Sorry for the bad pictures, I have no scanner now.









This is off of one of spicy's pics, hopefully she doesn't mind! 










This one is actually an assignment. We had to draw the shape of something (mine is of two flowers) and then incorporate it into a drawing that looked like it wasn't this assignment. lol









Random scribbles.


----------



## Spicy1_VV

AWESOME! Nah I don't mind. You did a great job of him. 

I'm happy to see another person who appreciates dog art. 

Here is just a few of mine. Do you have some more dog related?


----------



## Laurelin

Wow, those are really nice! Pits are my favorite breed to draw because of the musculature. Very fun. I'm glad you don't mind I drew off of your pics. They're gorgeous animals. 

I have lots of dog pics. Here's a few:



















I've been known to scribble dogs (mostly pit bulls/bully breed dogs- again the most fun to draw) all over my notes too



















Maybe I can find some not sketches eventually. >.<


----------



## Laurelin

A few more









^^Christmas present lol










One of my favorites:









Piccy of my late girl


----------



## pamperedpups

Wow, wow, wow. Laurelin - Just how do you get started trying to draw like that? Would you recommend some specific tools, or books, anything?


----------



## Mac'N'Roe

Wow, what a talent (you and Spicy_1) I wish I could draw...I just don't have it. I'm impressed!


----------



## Spicy1_VV

Those are so cool, especially that Christmas one! Neat idea. Yeah I doodle and scribble them out a lot when bored too. 

I will have to find some more. 

The one before last is great!!!!


----------



## Laurelin

I thought my rudolph the red nosed pit bull was creative at the time! lol

You should definitely post more, I'd love to see them!



pamperedpups said:


> Wow, wow, wow. Laurelin - Just how do you get started trying to draw like that? Would you recommend some specific tools, or books, anything?

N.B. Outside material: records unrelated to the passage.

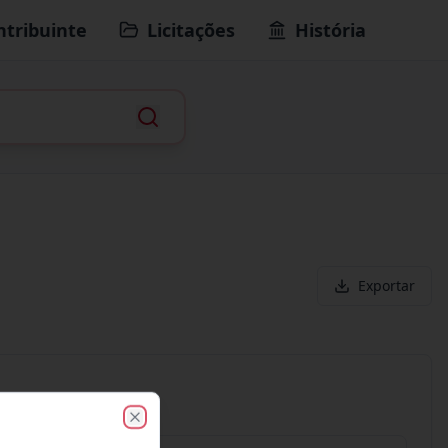
ntribuinte
Licitações
História
Exportar
Close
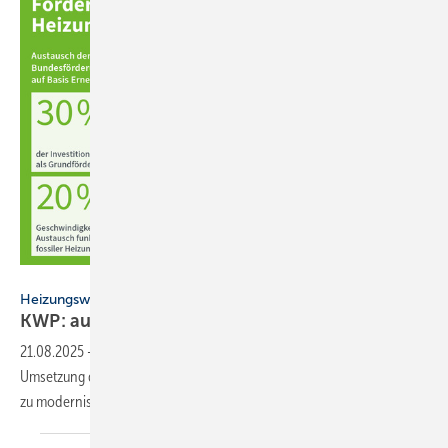
Allianz Freie Wärme
Heizungswende
KWP: auf Maßnahmen warten lohnt
nicht
21.08.2025
-
Die Allianz Freie Wärme rät Hausbesitzern, nicht auf die
Umsetzung der Kommunalen Wärmeplanung zu warten, sondern jetzt
zu modernisieren und Fördermittel zu
nutzen.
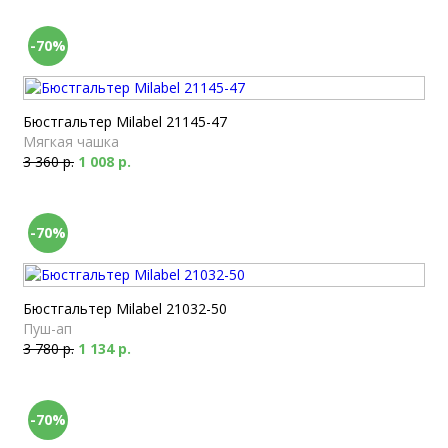
-70%
Бюстгальтер Milabel 21145-47
Мягкая чашка
3 360 р.
1 008 р.
-70%
Бюстгальтер Milabel 21032-50
Пуш-ап
3 780 р.
1 134 р.
-70%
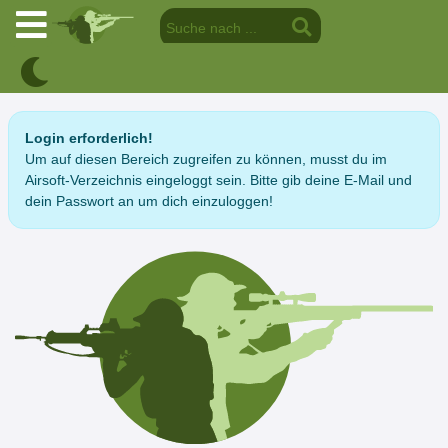
Login erforderlich!
Um auf diesen Bereich zugreifen zu können, musst du im
Airsoft-Verzeichnis eingeloggt sein. Bitte gib deine E-Mail und
dein Passwort an um dich einzuloggen!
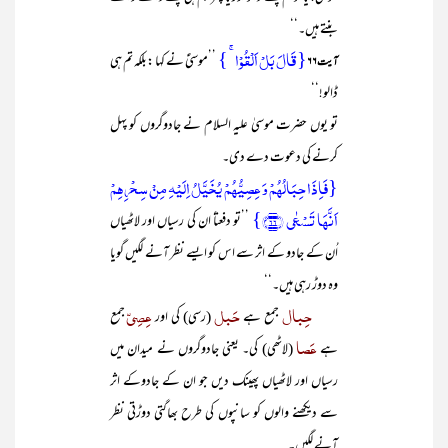
بنتے ہیں۔‘‘
{قَالَ بَلۡ اَلۡقُوۡا ۚ }
’’موسیٰؑ نے کہا :بلکہ تم ہی
آیت ۶۶
ڈالو!‘‘
تو یوں حضرت موسیٰ علیہ السلام نے جادوگروں کو پہل
کرنے کی دعوت دے دی۔
{فَاِذَا حِبَالُہُمۡ وَ عِصِیُّہُمۡ یُخَیَّلُ اِلَیۡہِ مِنۡ سِحۡرِہِمۡ
اَنَّہَا تَسۡعٰی ﴿۶۶﴾}
’’تو دفعتاً ان کی رسیاں اور لاٹھیاں
اُن کے جادو کے اثر سے اس کو ایسے نظر آنے لگیں گویا
وہ دوڑ رہی ہیں۔‘‘
حِبال
حَبل
عِصِیّ
جمع ہے
(رسی) کی اور
جمع
عَصا
ہے
(لاٹھی) کی۔ یعنی جادوگروں نے میدان میں
رسیاں اور لاٹھیاں پھینک دیں جو ان کے جادوکے اثر
سے دیکھنے والوں کو سانپوں کی طرح بھاگتی دوڑتی نظر
آنے لگیں۔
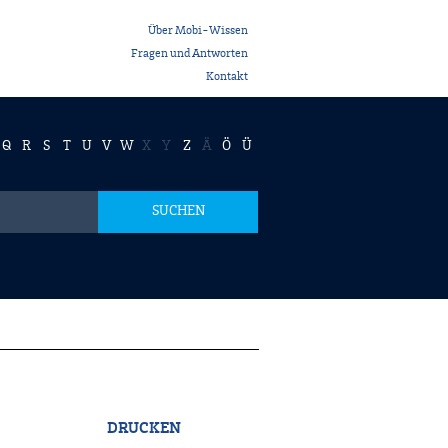
Über Mobi-Wissen
Fragen und Antworten
Kontakt
Q
R
S
T
U
V
W
X
Y
Z
Ä
Ö
Ü
SUCHEN
DRUCKEN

Um... I dunno. I draw too much and I draw dogs most the time. I usually just start off with a basic frame and go from there. Drawing off of life always helps, though a lot of these were out of my head...

I usually just draw with a mechanical pencil, but I also use just about anything- prsimacolor colored pencils for the colored ones. The first few in the OP are charcoal.


----------



## Pepper

Yeah, I'm the same as you, I love playing around with a lot of different types of medias.


----------